*Trecho do documento*
● ● ● ● ● ● ●
Debates premonitórios: A Fúria das Massas

A negação do declínio facilita o declínio sem controle do capitalismo ocidental. Muito pouco está sendo feito, muito pouco e muito tarde contra problemas ainda não reconhecidos. A deterioração das condições sociais resultantes desse declínio, especialmente para as pessoas de renda média e os pobres, oferece oportunidades para os demagogos de direita de sempre.

Escultura de Leo Vinci, Centro Cultural Borges

Por Darío Bursztyn.

Após sua enorme derrota em junho de 2024, quando 80% dos eleitores rejeitaram o presidente francês “centrista” Emmanuel Macron, e a Frente Popular, seguida pela extrema-direita liderada por Le Pen, conquistou a primeira minoria legislativa, Macron disse que entendia a raiva do povo francês. No Reino Unido, o perdedor conservador e queridinho da City de Londres, Rishi Sunak, disse a mesma coisa sobre a raiva do povo britânico. E o mesmo está sendo repetido agora por Keir Starmer, do Partido Trabalhista, à medida que a raiva aumenta.

É claro que frases de políticos desse tipo geralmente significam pouco ou nada e têm menos resultados. Eles simplesmente continuam calculando a melhor forma de recuperar o poder quando o perdem. Nesse aspecto, eles são como os democratas dos EUA após o desempenho de Biden em seu debate com Trump, assim como os republicanos dos EUA após a derrota de Trump em 2020. Em ambos os partidos dos EUA, um pequeno grupo de líderes de alto escalão [lideranças partidárias] e grandes contribuintes tomaram todas as principais decisões e, em seguida, encenaram o teatro político para ratificar essas decisões. Cúpulas partidárias, esquema repetido…

Independentemente de poderem ou não explorar politicamente a raiva dos eleitores, nenhum líder no Ocidente, incluindo Trump, parece realmente “entender”. Na maioria das vezes, eles só enxergam até onde podem culpar seus oponentes de forma plausível na próxima eleição. Assim, Biden culpou Trump por uma economia “ruim” em 2020, enquanto Trump reverteu a mesma culpa no ano passado [e Bolsonaro martela sobre as dificuldades da economia brasileira; Giorgia Meloni, antes de assumir o cargo, a realidade italiana, e Milei e o macrismo fizeram o mesmo na Argentina]. Os adversários presidenciais, dependendo da geografia, mas cada vez mais em sintonia, culpam o outro pela “crise imigratória”, ou por não proteger a indústria [estadunidense ou outra, dependendo de quem estiver falando] da concorrência chinesa, pelos déficits orçamentários do governo e pela exportação de empregos, que deixa “nossos compatriotas” sem trabalho.
● ● ● ● ● ● ●
*Dados exibidos*
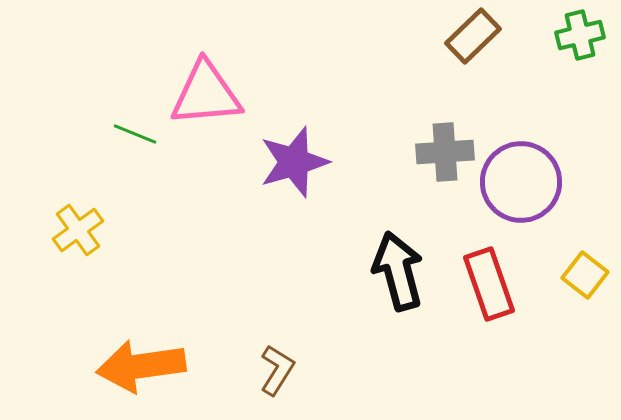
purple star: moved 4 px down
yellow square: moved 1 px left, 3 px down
● ● ● ● ● ● ●
*Tarefas a cumprir*
a: Responda, com base no texto sobre a fúria das massas, a cada pergunta abaixo:
(i) Que porcentagem dos eleitores rejeitou Emmanuel Macron em junho de 2024?
(ii) De quem é a escultura citada na legenda?
(iii) De que Biden culpou Trump em 2020?
b: Prossiga o texto sobre a fúria das massas a partir da última frase apresentada.

*Respostas*
a:
(i) 80% dos eleitores.
(ii) De Leo Vinci.
(iii) De uma economia "ruim".

b:
Nenhum líder da corrente dominante [basta ver como os governos e as alianças estão caindo no Ocidente global] “entende” ou ousa insinuar ou sugerir que a raiva das massas desta época pode ser algo mais e diferente de um conjunto de queixas e demandas específicas. Essa raiva é mais do que a questão da inflação, dos impostos, das armas, do aborto, das guerras e assim por diante. Nem mesmo os demagogos que gostam de falar sobre a “batalha cultural” se atrevem a perguntar por que essas “batalhas culturais” estão tão na moda agora. Os fanáticos estadunidenses raivosos do “Make America Great Again” (MAGA) são notavelmente preguiçosos e mal informados. Aqueles que dizem isso raramente oferecem explicações alternativas persuasivas para a raiva daqueles que querem “tornar grande a América”.

Em especial, nós nos perguntamos

Será que essa fúria, essa raiva, poderia estar expressando um sofrimento em massa genuíno que ainda não entendeu sua causa?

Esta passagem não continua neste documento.